# Exercise directions
Can you write out, word for word, everything in the saved entry rows below from the line containing "Появилась информация о" down to the line containing "инструмента. Кроме того, он", including both of those lines?

# Saved entries
+ + +

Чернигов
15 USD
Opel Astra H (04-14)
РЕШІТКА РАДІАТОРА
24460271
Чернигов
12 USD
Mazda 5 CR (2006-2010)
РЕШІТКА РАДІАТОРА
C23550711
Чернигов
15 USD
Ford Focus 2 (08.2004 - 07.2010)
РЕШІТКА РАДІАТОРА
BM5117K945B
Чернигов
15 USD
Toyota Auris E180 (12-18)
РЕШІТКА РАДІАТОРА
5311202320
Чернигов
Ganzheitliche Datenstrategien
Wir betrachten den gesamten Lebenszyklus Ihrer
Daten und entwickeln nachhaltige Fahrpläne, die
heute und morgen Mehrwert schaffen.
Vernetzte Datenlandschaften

+ + +

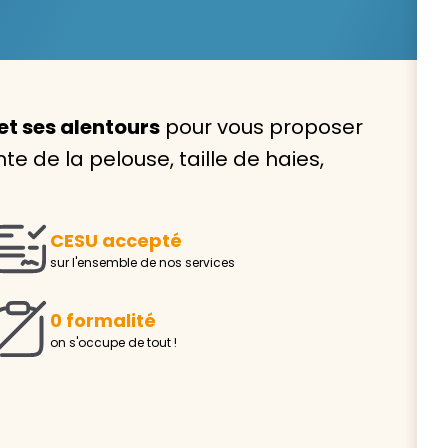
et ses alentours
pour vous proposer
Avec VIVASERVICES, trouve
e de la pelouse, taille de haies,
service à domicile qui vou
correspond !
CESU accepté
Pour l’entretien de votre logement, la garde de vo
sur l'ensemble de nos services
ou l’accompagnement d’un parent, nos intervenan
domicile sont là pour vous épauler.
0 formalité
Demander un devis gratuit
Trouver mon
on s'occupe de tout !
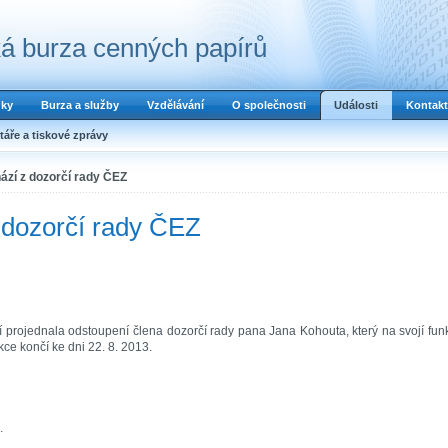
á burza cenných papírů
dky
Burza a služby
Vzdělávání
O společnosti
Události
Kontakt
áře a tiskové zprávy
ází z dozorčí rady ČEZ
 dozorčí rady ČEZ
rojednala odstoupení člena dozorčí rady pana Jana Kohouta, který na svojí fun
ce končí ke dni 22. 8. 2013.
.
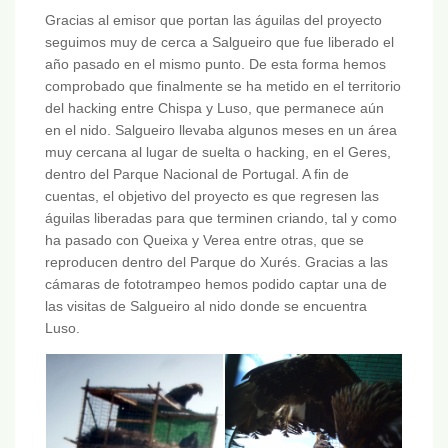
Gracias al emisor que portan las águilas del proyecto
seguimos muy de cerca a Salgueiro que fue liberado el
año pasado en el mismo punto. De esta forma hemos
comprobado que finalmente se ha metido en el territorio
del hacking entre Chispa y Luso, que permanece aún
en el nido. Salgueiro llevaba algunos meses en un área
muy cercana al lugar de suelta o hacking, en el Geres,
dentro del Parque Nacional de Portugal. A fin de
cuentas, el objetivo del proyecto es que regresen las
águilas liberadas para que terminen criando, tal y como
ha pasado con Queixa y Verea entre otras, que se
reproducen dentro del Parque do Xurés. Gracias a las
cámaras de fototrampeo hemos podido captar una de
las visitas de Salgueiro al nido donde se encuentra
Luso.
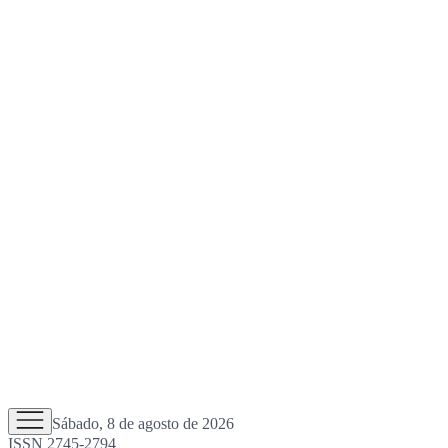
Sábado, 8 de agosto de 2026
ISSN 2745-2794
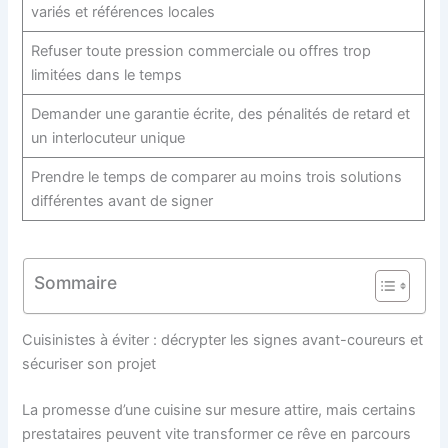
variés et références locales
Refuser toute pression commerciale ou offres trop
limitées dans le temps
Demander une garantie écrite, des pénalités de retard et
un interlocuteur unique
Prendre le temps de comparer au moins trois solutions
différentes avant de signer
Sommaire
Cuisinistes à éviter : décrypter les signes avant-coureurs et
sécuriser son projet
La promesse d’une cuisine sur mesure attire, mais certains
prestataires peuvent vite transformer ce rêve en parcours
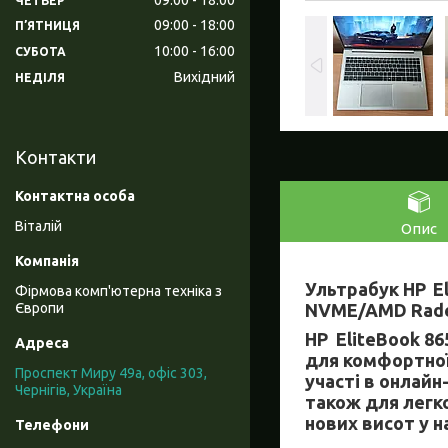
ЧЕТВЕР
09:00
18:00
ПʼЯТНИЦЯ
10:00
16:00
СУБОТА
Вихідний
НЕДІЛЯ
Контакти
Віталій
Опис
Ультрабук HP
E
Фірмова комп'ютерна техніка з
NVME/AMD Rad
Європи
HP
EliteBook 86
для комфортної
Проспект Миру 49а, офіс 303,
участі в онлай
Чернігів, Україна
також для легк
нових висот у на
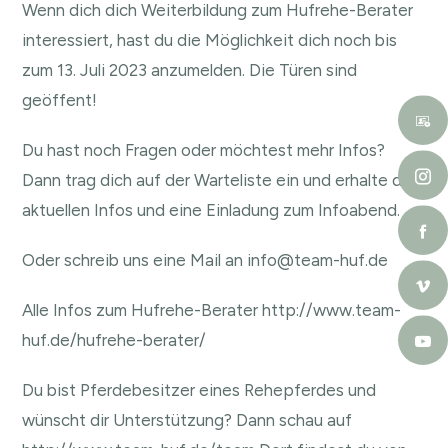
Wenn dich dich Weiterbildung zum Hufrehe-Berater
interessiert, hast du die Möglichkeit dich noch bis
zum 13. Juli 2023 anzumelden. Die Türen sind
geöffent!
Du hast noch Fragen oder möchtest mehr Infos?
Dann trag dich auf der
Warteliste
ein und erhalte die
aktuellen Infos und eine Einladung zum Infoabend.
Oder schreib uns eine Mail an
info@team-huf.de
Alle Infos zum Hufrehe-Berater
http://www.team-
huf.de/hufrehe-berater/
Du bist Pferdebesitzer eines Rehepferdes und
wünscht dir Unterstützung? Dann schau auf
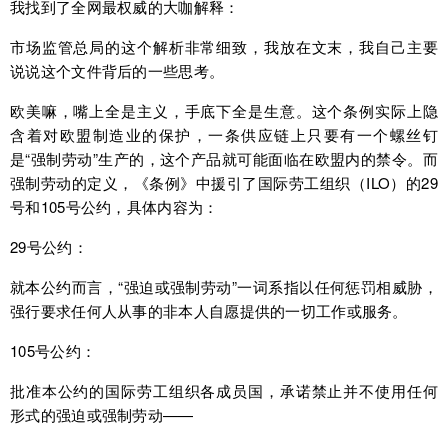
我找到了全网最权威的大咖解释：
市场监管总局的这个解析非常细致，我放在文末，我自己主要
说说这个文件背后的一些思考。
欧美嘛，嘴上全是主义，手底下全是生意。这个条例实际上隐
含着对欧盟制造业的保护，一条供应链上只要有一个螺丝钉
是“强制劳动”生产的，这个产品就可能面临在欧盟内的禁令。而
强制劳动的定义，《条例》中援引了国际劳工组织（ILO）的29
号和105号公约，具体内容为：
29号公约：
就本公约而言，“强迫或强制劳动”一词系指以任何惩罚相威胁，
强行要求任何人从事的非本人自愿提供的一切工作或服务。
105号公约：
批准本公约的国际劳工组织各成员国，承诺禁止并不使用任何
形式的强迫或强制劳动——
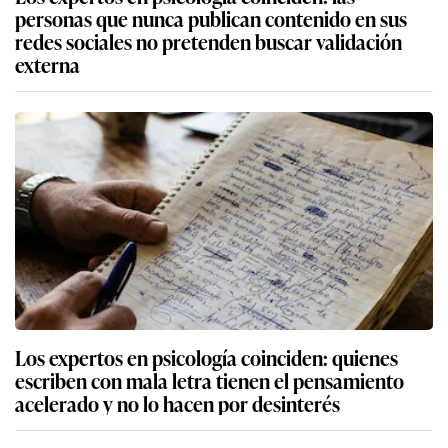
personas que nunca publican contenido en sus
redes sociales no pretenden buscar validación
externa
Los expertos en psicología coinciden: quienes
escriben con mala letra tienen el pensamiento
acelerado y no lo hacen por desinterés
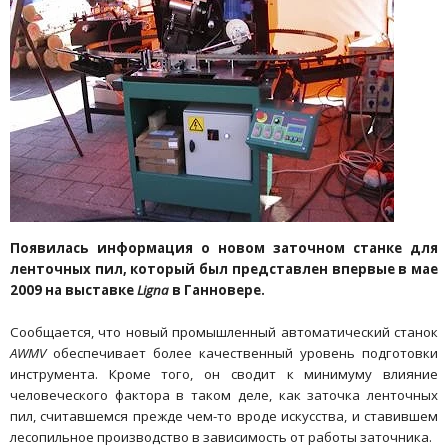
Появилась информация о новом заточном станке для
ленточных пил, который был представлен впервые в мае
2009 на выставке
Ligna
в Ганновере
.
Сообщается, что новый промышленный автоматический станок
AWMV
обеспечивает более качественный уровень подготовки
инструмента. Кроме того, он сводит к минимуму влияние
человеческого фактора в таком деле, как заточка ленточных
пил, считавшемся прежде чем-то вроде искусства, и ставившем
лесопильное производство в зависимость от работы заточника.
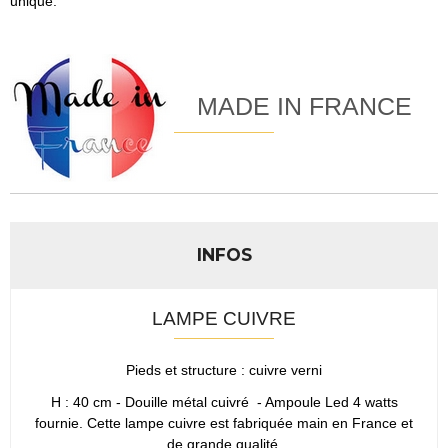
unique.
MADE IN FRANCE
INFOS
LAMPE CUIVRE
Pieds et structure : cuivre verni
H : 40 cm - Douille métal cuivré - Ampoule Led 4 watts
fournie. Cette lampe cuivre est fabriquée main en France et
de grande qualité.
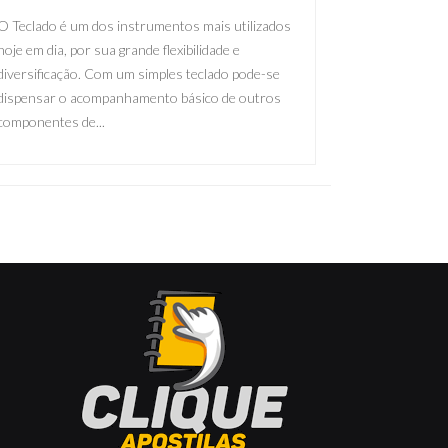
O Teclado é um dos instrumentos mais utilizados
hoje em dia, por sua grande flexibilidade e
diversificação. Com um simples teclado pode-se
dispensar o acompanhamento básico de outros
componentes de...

+ + +

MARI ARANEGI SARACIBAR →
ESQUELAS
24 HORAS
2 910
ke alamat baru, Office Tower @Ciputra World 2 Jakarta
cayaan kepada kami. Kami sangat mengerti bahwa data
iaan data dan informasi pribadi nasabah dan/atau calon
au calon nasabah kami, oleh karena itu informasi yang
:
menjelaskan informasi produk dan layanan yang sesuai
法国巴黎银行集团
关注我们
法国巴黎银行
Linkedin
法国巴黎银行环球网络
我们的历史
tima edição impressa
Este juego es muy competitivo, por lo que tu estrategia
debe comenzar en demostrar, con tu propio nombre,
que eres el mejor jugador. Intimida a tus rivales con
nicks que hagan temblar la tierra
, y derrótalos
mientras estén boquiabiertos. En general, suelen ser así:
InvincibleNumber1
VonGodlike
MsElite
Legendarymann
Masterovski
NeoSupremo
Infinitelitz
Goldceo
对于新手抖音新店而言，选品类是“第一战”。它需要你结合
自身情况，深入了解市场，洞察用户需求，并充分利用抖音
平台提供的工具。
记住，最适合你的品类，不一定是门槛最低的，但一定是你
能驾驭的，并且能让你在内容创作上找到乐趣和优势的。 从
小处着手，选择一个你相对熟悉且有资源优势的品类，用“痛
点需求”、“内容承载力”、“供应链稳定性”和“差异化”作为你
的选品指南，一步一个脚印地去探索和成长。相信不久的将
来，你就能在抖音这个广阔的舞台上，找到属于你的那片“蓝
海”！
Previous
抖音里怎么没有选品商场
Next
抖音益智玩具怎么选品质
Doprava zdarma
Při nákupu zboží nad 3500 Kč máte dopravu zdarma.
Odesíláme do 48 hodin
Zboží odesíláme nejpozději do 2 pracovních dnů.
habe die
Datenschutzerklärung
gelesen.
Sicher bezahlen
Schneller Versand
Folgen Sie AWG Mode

+ + +

# Result
Появилась информация о новом заточном станке для
ленточных пил, который был представлен впервые в мае
2009 на выставке
Ligna
в Ганновере
.
Сообщается, что новый промышленный автоматический станок
AWMV
обеспечивает более качественный уровень подготовки
инструмента. Кроме того, он сводит к минимуму влияние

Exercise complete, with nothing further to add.